Reading passage:
The culture shock continues here in San Francisco!!! As every study abroad or expat knows, when returning to the home country, some things really stand out as strange or bizarre since even though it is your home country, it might seem a little foreign.
Well, San Francisco IS foreign!!! There are entire neighorhoods here where the population cannot speak English. Also, the culture is much different than my home state of Ohio. Here are some things that have really struck me this past week.
1. In the library, I went to the men’s bathroom and saw one grunge looking guy come out of a stall and another grunge guy go immediately in. The guy who just came out slowly washed his hands and was suspiciously looking around while drying his hands. From my angle I could see the guys feet who just entered the stall and he wasn’t even using the toilet. He then exited approx 30 seconds later. Apparently there was an exchange of some sort and my suspicion was that it was drugs. The main library also attracts many crazy people and those that like to talk on their cell phone.
2. I called a Chinese restaurant for takeout. The people in Saigon speak better English than the Chinese in San Francisco. Amazing.
3. An old white lady accidentially bumped into a young black women talking on her cell phone. The young black lady’s response was “Damn, Bitch, you better…before I slap you.”
4. You cannot walk three city blocks here without hearing vulgar language. I think San Franciscans are unable to form a proper sentence without the f-word.
And people wonder why I prefer Asia…………………
These last couple of weeks have been insaine. I’ve been all over S.E. Asia and thought it was time for a blog entry but unfortunately had a big night out last night and can barely think straight today. But I’m tired of watching movies yet too lazy to get out of the house.
I don’t even know where to start, so I guess I’ll just give the run down of my adventure in Cambodia. I went with my gf and buddy who came to visit me from France. The picture above was taken in the war museum and what an experience that was! The civil war just ended five years ago and they still have a lot of weapons around and let you pick them up in the museum. A visit to this place really puts things in perspective and makes you wonder how anyone could ever support a war. Our tour guide was a soldier in both the Khamer Rouge and then switched sides to the Vietnamese army or would have been executed when they invaded.

[Stored dataset items]
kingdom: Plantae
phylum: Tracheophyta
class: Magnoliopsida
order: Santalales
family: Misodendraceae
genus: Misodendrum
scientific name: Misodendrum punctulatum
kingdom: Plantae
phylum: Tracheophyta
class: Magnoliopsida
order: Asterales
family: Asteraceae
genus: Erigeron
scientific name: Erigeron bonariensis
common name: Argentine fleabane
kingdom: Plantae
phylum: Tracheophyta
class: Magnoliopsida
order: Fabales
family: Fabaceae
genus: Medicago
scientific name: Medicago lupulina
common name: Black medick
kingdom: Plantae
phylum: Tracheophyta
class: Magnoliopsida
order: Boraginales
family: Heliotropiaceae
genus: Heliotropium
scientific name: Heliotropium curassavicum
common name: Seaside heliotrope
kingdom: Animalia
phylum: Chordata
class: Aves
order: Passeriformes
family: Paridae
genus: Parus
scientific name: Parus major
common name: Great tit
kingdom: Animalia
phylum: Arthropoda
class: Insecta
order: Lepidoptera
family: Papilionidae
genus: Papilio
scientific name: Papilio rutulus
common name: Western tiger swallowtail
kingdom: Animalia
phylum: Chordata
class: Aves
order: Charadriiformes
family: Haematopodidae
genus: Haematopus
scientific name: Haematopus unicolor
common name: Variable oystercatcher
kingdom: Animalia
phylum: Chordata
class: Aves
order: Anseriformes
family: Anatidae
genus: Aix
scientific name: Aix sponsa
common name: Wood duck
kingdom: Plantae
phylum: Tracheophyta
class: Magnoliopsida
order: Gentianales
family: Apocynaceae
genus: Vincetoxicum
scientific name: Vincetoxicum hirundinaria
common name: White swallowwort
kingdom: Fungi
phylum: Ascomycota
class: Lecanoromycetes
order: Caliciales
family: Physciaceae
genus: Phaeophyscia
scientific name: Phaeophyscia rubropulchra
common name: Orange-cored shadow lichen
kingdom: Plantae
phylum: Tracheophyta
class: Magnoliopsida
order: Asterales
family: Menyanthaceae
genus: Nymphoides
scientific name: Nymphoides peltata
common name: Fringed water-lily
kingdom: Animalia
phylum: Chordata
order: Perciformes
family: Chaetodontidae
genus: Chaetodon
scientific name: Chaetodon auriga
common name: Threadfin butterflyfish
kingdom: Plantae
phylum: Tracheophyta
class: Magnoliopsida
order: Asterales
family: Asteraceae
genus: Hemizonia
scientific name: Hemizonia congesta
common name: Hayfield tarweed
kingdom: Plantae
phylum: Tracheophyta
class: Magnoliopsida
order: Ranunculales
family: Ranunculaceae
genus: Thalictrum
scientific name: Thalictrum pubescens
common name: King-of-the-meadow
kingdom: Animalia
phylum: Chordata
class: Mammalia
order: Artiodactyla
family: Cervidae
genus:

Requests:
- 1) Answer these questions about the blog post.
(a) Which state does the writer call home?
(b) Who came from France to visit the writer?
(c) How long ago did Cambodia's civil war end, according to the post?
- 2) According to the blog post, why did the tour guide at the war museum switch sides from the Khamer Rouge to the Vietnamese army?
- 3) List every geographic place name that appears in the blog post.

Responses for each task:
- 1)
(a) Ohio
(b) The writer's buddy
(c) Five years ago

- 2) He switched to the Vietnamese army because otherwise he would have been executed when they invaded.

- 3) San Francisco, Ohio, Saigon, Asia, S.E. Asia, Cambodia, France